Basilio Baltasar
Algunos comentaristas de nuestro blog acogieron con enfado mi crítica al discurso de Zapatero. Unos creyeron que peco de inocencia cuando reclamo medidas contra el fiasco financiero de los especuladores. Otros lamentaron mi ignorancia en asuntos de tan elevada complejidad "económica".
La reacción de los gobiernos europeos y el reciente concordato de los 27 nos permiten recordar lo que con supuesta arrogancia yo reclamaba, y dictaba incluso, a Zapatero.
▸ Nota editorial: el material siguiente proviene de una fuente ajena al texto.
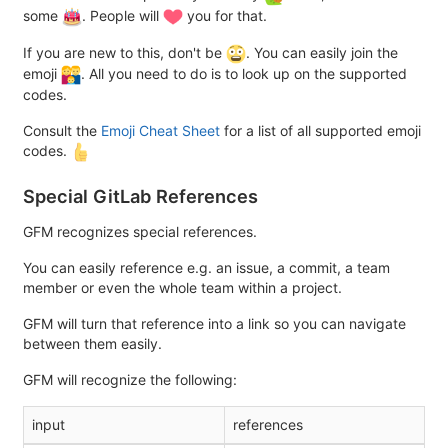
some
. People will
you for that.
If you are new to this, don't be
. You can easily join the
emoji
. All you need to do is to look up on the supported
codes.
Consult the
Emoji Cheat Sheet
for a list of all supported emoji
codes.
Special GitLab References
GFM recognizes special references.
You can easily reference e.g. an issue, a commit, a team
member or even the whole team within a project.
GFM will turn that reference into a link so you can navigate
between them easily.
GFM will recognize the following:
input
references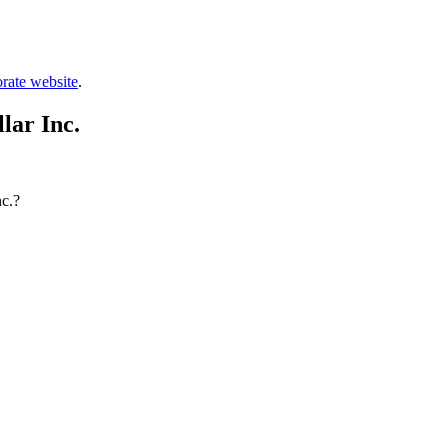
rate website
.
lar Inc.
nc.?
Que los fondos públicos destinados a tapar el agujero abierto en la línea de flotación del sistema bancario no fueran un nuevo cheque en blanco a los mismos que han arruinado a sus accionistas y clientes, que se investigue el origen de la catástrofe, se identifique a sus responsables y se corrija de una vez el mecanismo fallido que ha puesto al mundo al borde del colapso.
La prensa recoge en amplios reportajes las sorprendentes iniciativas de los estados contra el que hasta ahora ha sido el dogma del "libre mercado". La naturaleza del fracaso es de tal calibre, y tan angustioso el susto, que ninguna autorizada fuente neocon se atreve a poner en duda la conveniencia de las medidas intervencionistas.
Bush (¡Bush!) nacionaliza parcialmente los grandes bancos de los Estados Unidos y renuncia a su anticuado y torpe plan de rescate -que consistía en eso: en dar más dinero (de los contribuyentes) a los que ya lo habían perdido todo (de sus clientes).
Gordon Brown capitanea a los líderes europeos y después de los tímidos y desorientados balbuceos emitidos las últimas semanas se proponen "reforzar la vigilancia" del Fondo Monetario Internacional, crear 30 colegios de supervisores con el encargo de controlar a las entidades financieras y diseñar un sistema de alarmas globales en base a una nueva y estricta política de regulación.
¿Saben ustedes, queridos lectores, qué significa la impetuosa reflexión de nuestros representantes institucionales? Sencillamente: que el Fondo Monetario Internacional no se enteraba de nada, que los fondos de inversión hacían lo que les venía en gana, que nadie vigilaba a los operadores globales y que los supuestos instrumentos de control estaban oxidados. En suma: la codicia de los especuladores campaba a sus anchas.